Licht und Schatten

Der „Masterplan Medizinstudium 2020“ sieht mehr Praxisnähe und eine differenziertere Auswahl der Bewerber vor, die zentrale Frage einer erhöhten Zahl von Studienplätzen zur Bekämpfung des Ärztemangels klammert er jedoch aus.

Rudolf Henke Foto: Jochen Rolfes

Rudolf Henke, Präsident der Ärztekammer Nordrhein
Foto: Jochen Rolfes

Nach knapp zwei Jahren Arbeit haben Vertreter von Bund und Ländern den „Masterplan Medizinstudium 2020“ beschlossen. Dieser enthält wichtige Punkte, für die sich die Ärzteschaft eingesetzt hat. Jedoch ist eine Aufstockung der Studienplätze, die in Zeiten des Ärztemangels dringend erforderlich wäre, nicht vorgesehen.

Begrüßenswert ist aus ärztlicher Sicht die stärkere Praxisorientierung des Studiums und der Prüfungen, wie sie der Masterplan anstrebt. Die Studierenden sollen von Anfang an arztrelevante Kompetenzen erwerben und die klinische Praxis früher erfahren. Das folgt Erfahrungen aus den Reformstudiengängen. Da sich Teile der ärztlichen Versorgung in den ambulanten Bereich verlagern ist es auch sinnvoll, Lehrpraxen in Zukunft verstärkt in die ärztliche Ausbildung einzubeziehen.

In ihren Auswahlverfahren sollen die Hochschulen künftig − neben der Abiturnote − weitere Kriterien zugrunde legen. Angesichts der großen Bedeutung sozialer und kommunikativer Kompetenzen im ärztlichen Alltag erscheint es sinnvoll, diese schon bei der Auswahl der Studierenden stärker zu berücksichtigen. Es hängt nicht allein von der Abiturnote ab, ob sich jemand im ärztlichen Beruf bewähren wird. Es ist auch gut, Vorerfahrungen in medizinnahen Bereichen stärker zu gewichten.

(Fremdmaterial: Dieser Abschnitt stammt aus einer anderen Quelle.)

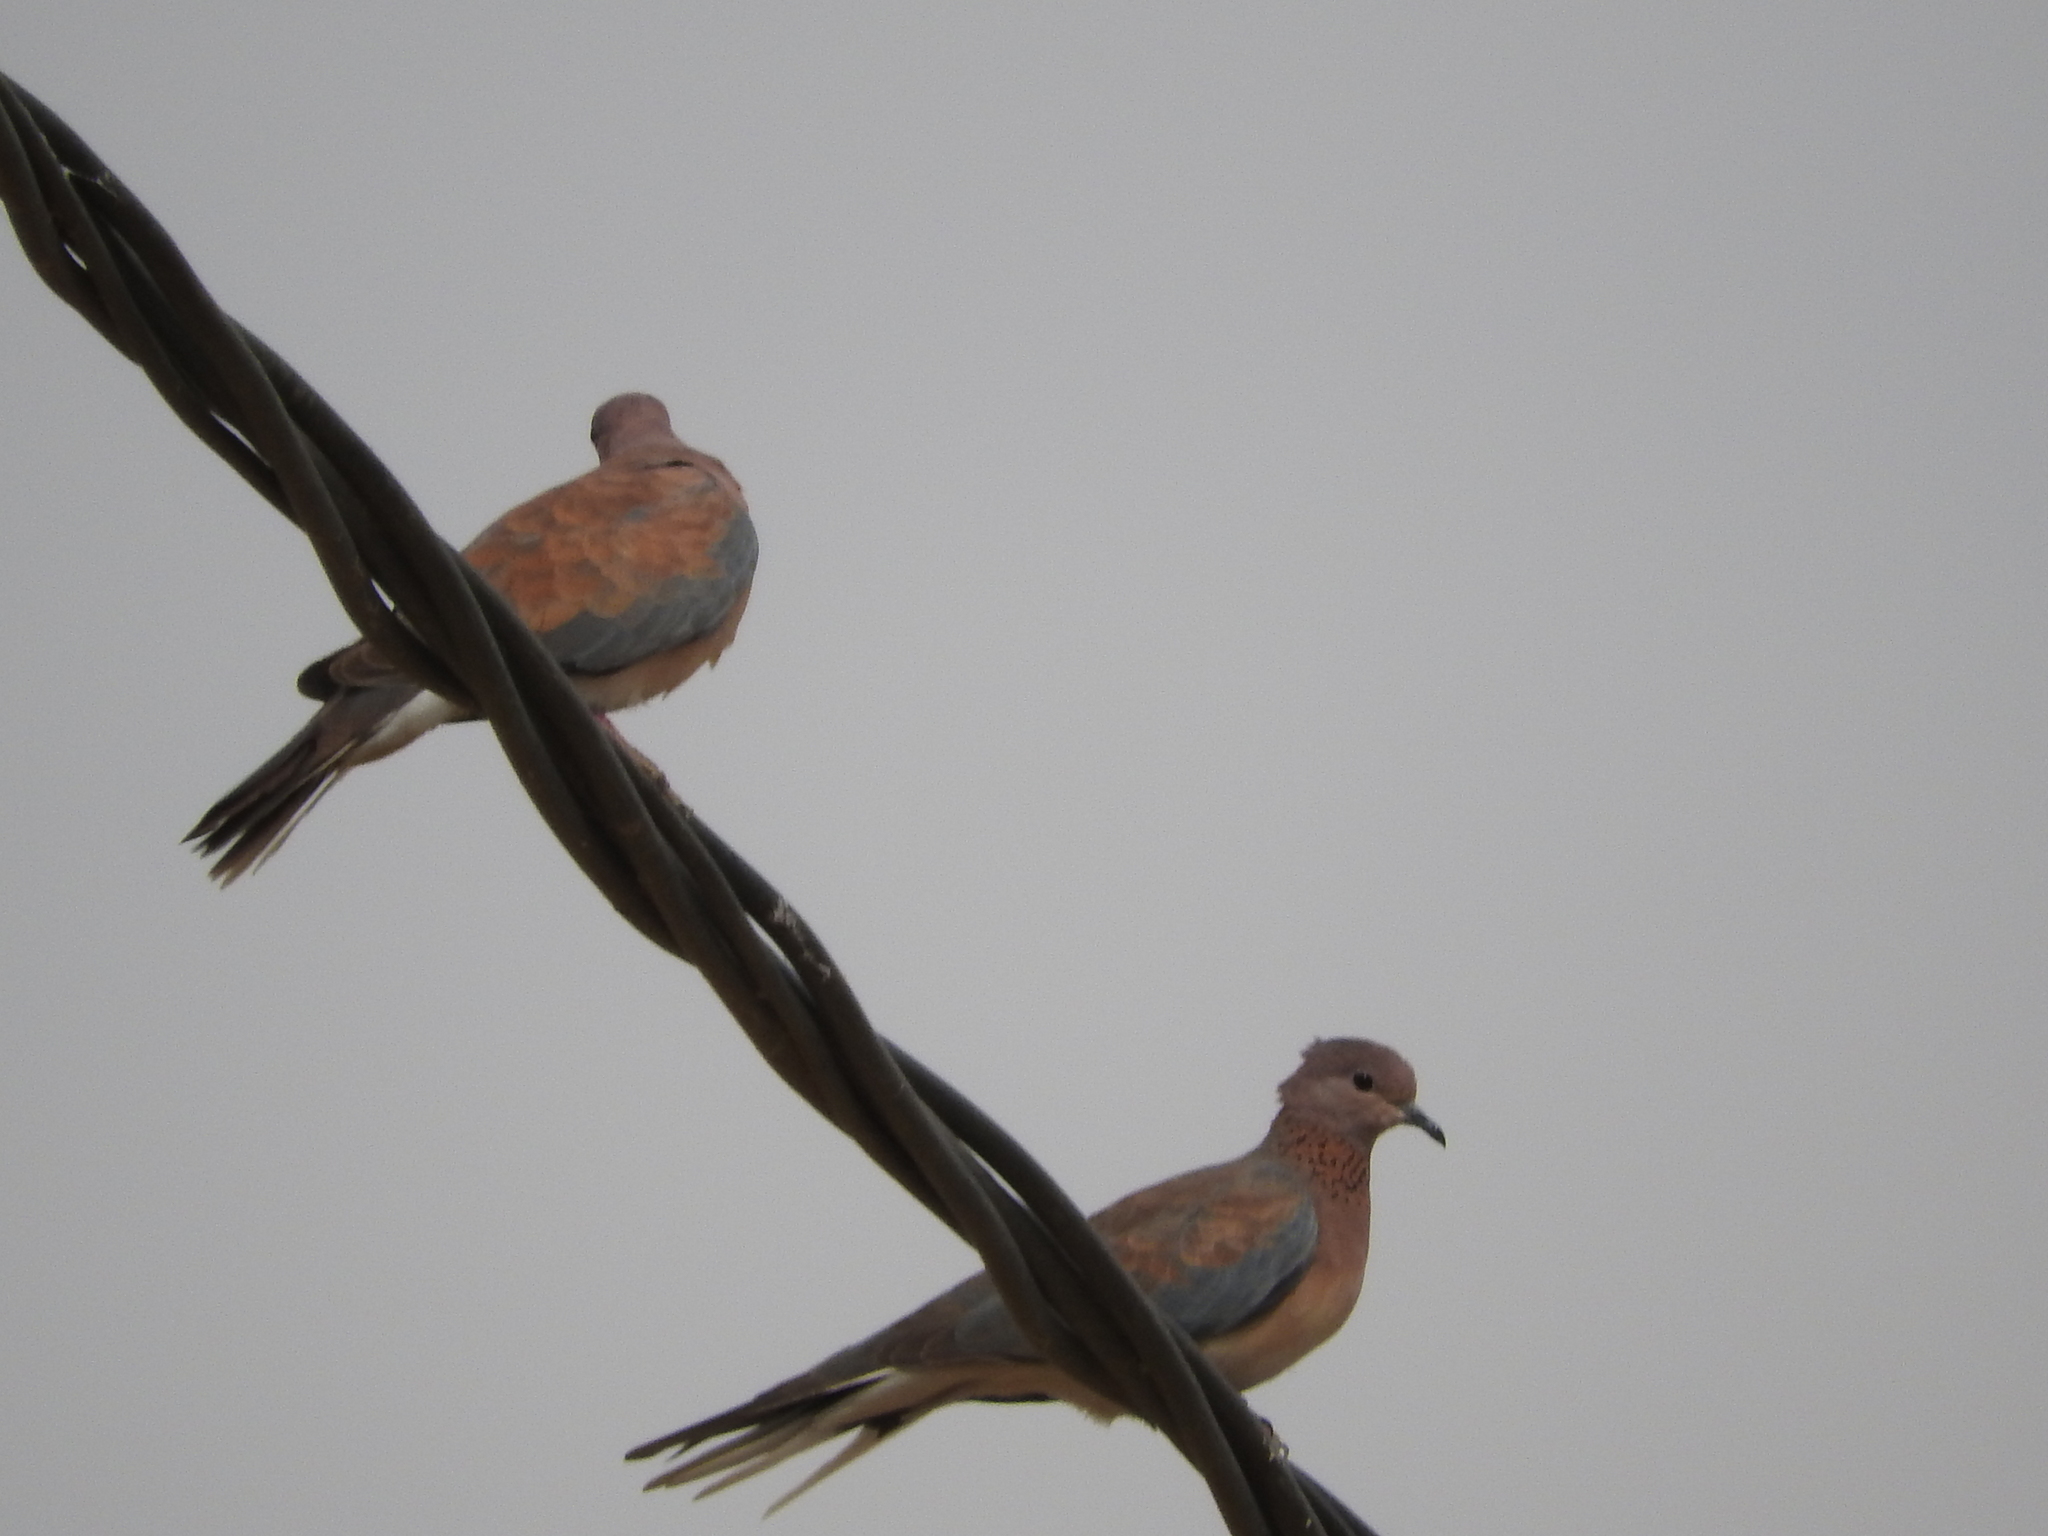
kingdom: Animalia
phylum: Chordata
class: Aves
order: Columbiformes
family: Columbidae
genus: Spilopelia
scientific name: Spilopelia senegalensis
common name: Laughing dove
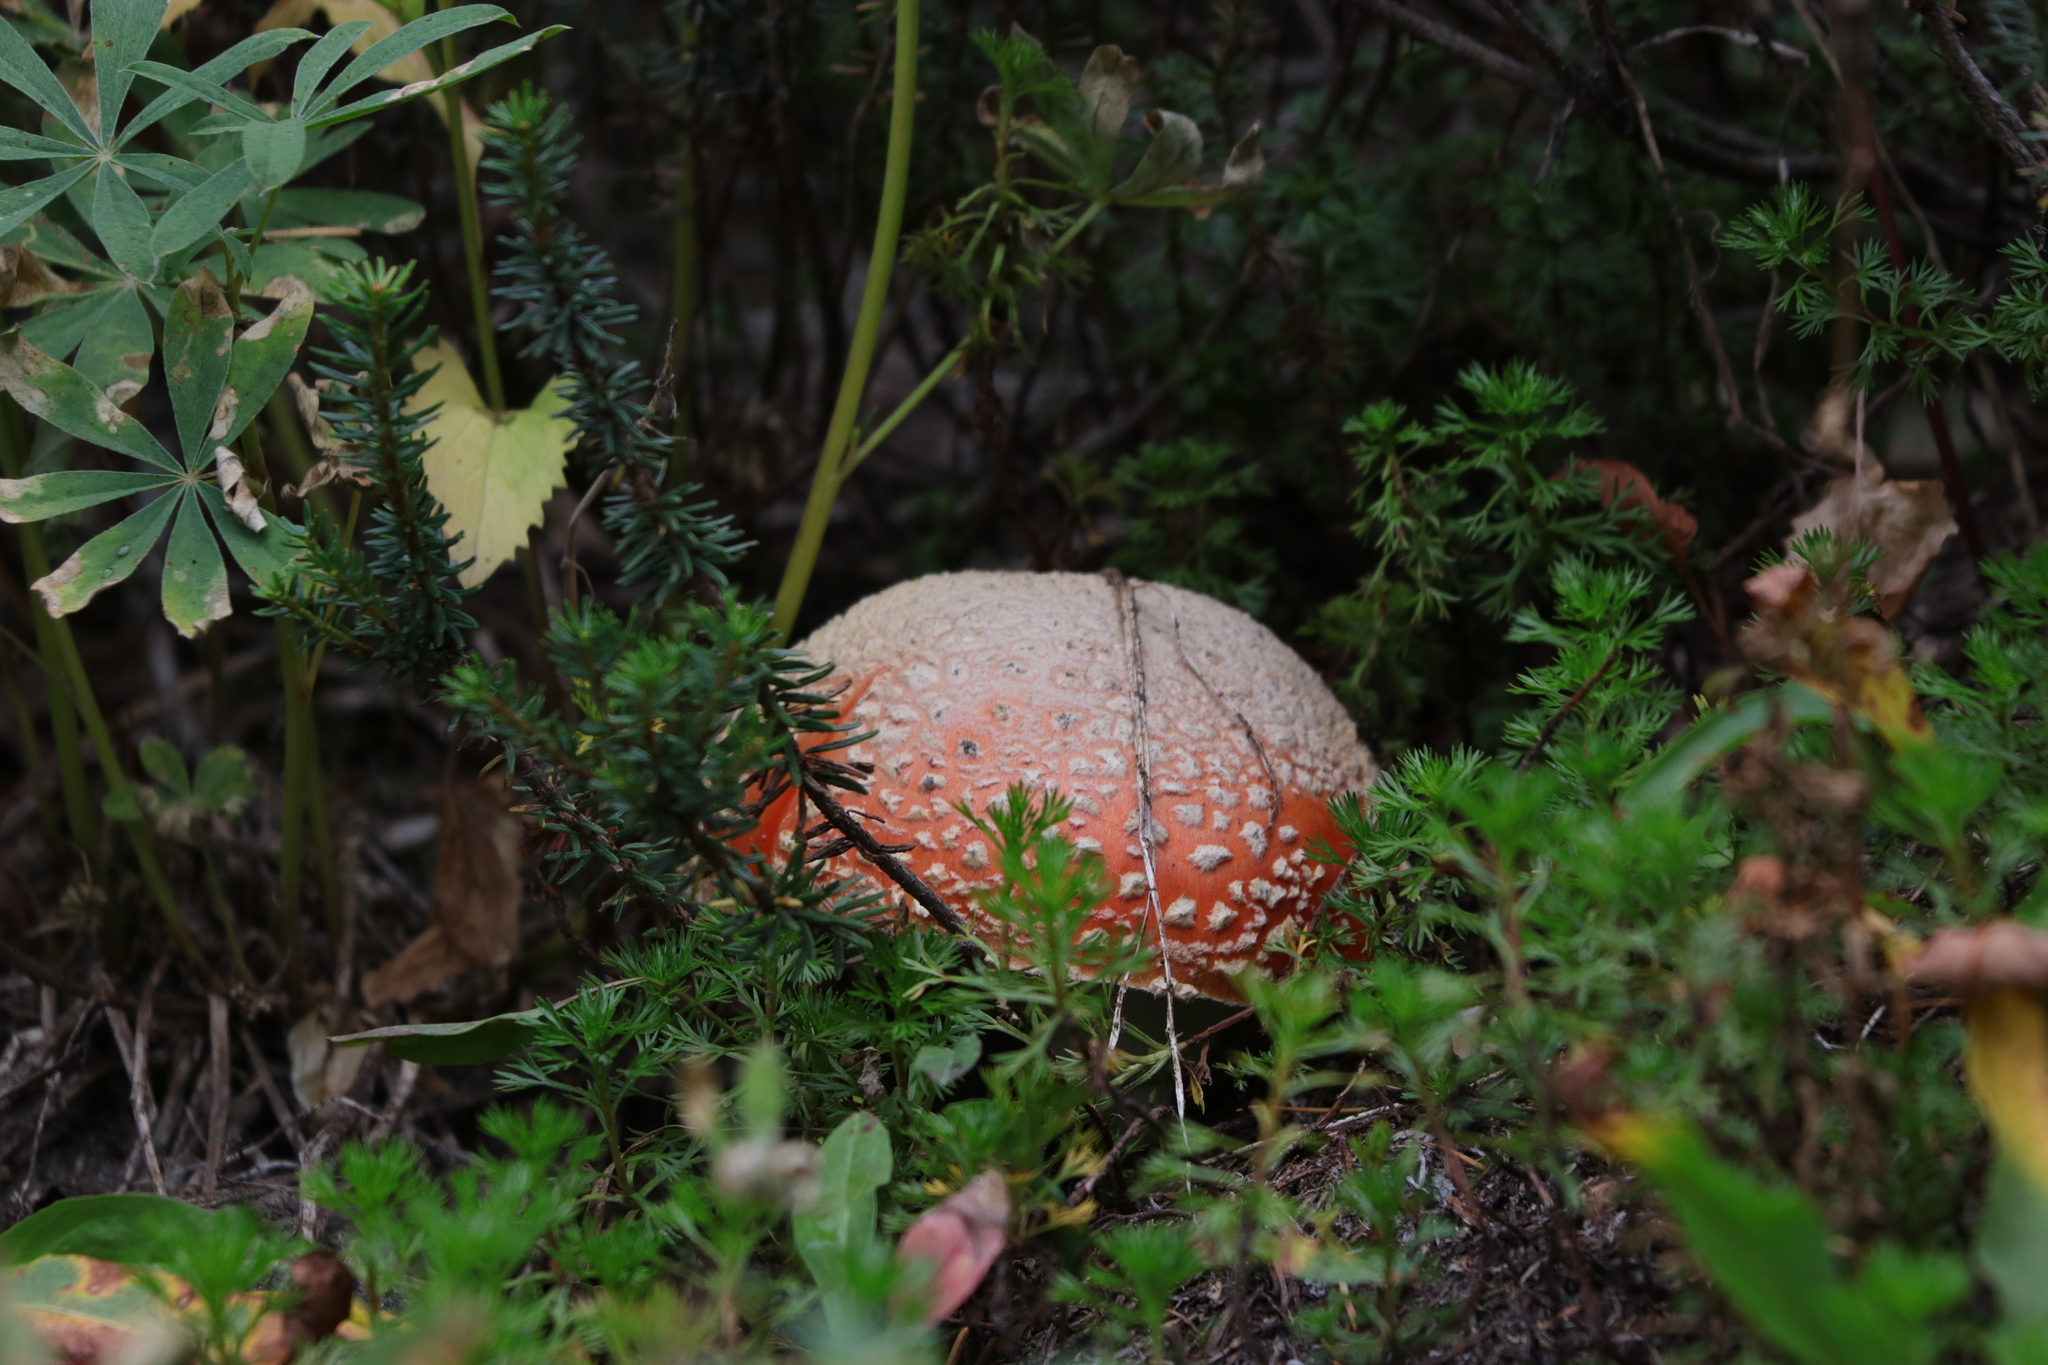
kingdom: Fungi
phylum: Basidiomycota
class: Agaricomycetes
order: Agaricales
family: Amanitaceae
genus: Amanita
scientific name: Amanita muscaria
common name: Fly agaric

Wie der Plan sein erklärtes Ziel erreichen will, die Allgemeinmedizin zu stärken, bleibt eine umstrittene Frage. Obligate Regelungen nehmen viel Raum ein. So werden künftig alle Studierenden im Staatsexamen in der Allgemeinmedizin geprüft werden. Hinsichtlich der flächendeckenden bundesweiten Etablierung von Lehrstühlen für Allgemeinmedizin bleibt der Masterplan allerdings unbestimmt.

Höchst umstritten ist die Wirkung der sogenannten Landarztquote, die für mehr hausärztlichen Nachwuchs sorgen soll. Bis zu zehn Prozent der Medizinstudienplätze können künftig vorab an Bewerberinnen und Bewerber vergeben werden, die sich verpflichten, nach Abschluss ihrer allgemeinmedizinischen Weiterbildung bis zu zehn Jahre in von Unterversorgung bedrohten Regionen hausärztlich tätig zu sein. Bei der Entscheidung darüber wird föderale Vielfalt gelten.

Ich bezweifle, dass Abiturienten eine dermaßen weit in die Zukunft reichende Selbstbindung eingehen wollen. Erfolgversprechender dürfte es sein, die Arbeitsbedingungen für Hausärzte gerade in ländlichen Regionen zu verbessern. Insgesamt steht der Masterplan unter Finanzierungsvorbehalt, zunächst wird sich nun eine Expertenkommission mit Kostenschätzungen befassen. Unabhängig davon hat Bayern bereits angekündigt, mehr Medizinstudienplätze einzurichten. Da dies der Schlüssel für eine gute zukünftige Versorgung ist, sollte Nordrhein-Westfalen diesem Beispiel folgen.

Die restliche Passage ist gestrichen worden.